The flash mob comes on the heels of a demonstration at the Venice Architecture Biennale in May, organized Voices of Women (VOW) Architects, which reportedly drew more than 100 demonstrators, including Odile Decq, Jeanne Gang, and Louise Braverman. For the New York convention—which features a range of initiatives, both official and unofficial, geared toward equity, diversity, and inclusion in the field—the flash mob’s mission had expanded to be even more intersectional, a move reflected in the shift to the Voices of Plurality name. “It’s about a collective of voices,” says Pascale Sablan, AIA, of New York firm S9, the 2018 Young Architects Award Recipient and curator of the current exhibition “Say It Loud,” which celebrates 21 architects from the African Diaspora. “I'm grateful for this platform, but I surrender it to everyone around us."
The actions in both Venice and New York were inspired by a demonstration at the Cannes Film Festival this past May, where 82 women gathered on the famous red carpeted stairs—a symbolic nod to the 82 female directors who have been featured in the festivals 76-year-history (as compared to 1,866 men). There, actor Cate Blanchett and director Agnès Varda read the group’s manifesto.
While entertainment is just one of many industries abruptly grappling with issues of internal discrimination, the Voices of Plurality flash mob’s organizers say architecture’s problem may be especially entrenched. “Everyone else is leaps and bounds ahead,” James says, which means architecture must evolve to stay relevant in the 21st century.
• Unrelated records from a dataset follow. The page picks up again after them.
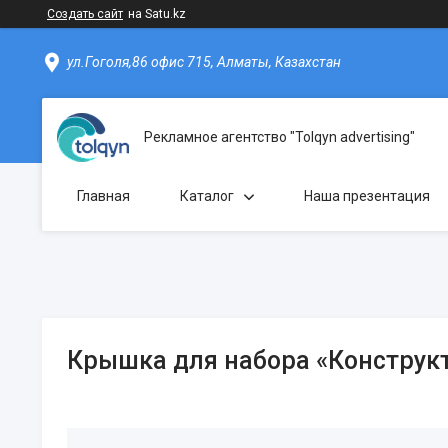
Создать сайт
на Satu.kz
ул.Гоголя,86 офис 715, Алматы, Казахстан
Рекламное агентство "Tolqyn advertising"
Главная
Каталог
Наша презентация
Крышка для набора «Конструк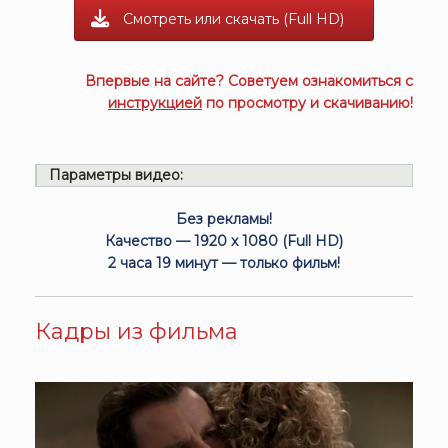
Смотреть или скачать (Full HD)
Впервые на сайте? Советуем ознакомиться с
инструкцией
по просмотру и скачиванию!
Параметры видео:
Без рекламы!
Качество — 1920 x 1080 (Full HD)
2 часа 19 минут — только фильм!
Кадры из фильма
“I would love the leadership to hear our voices and reflect on the profession’s current strategy,” says Sablan. “It's not working. The numbers are baseline.” And Willis, who noted that she was supporting the gathering as an individual, not as a representative of her foundation, which advocates for the recognition of women’s contributions to architecture, agrees: “We’ve concluded that the pace of change is far too slow … We need to do something to draw attention to the power structure, which is AIA, and managers and heads of firms across the United States,” she says. “This [flash mob] is a way to demonstrate that women are concerned, and women aren’t happy.”
At the same time, the organizers are quick to classify these actions as celebrations of visibility and inclusion, rather than acts of protest. “We’re not angry,” James explains. “These demonstrations are meant to bring inappropriate, discriminatory behavior out of the shadows, and just say, ‘Look, all these entrenched cultural norms in architecture aren't helping anyone. They’re leading to lack of productivity.’ ” And that’s why she and her colleagues are hitting the streets: “It has to change immediately because we've lost too much talent for too long,” she says.
As architectural designer A.L. Hu put it: “This is a crucial moment of awakening.”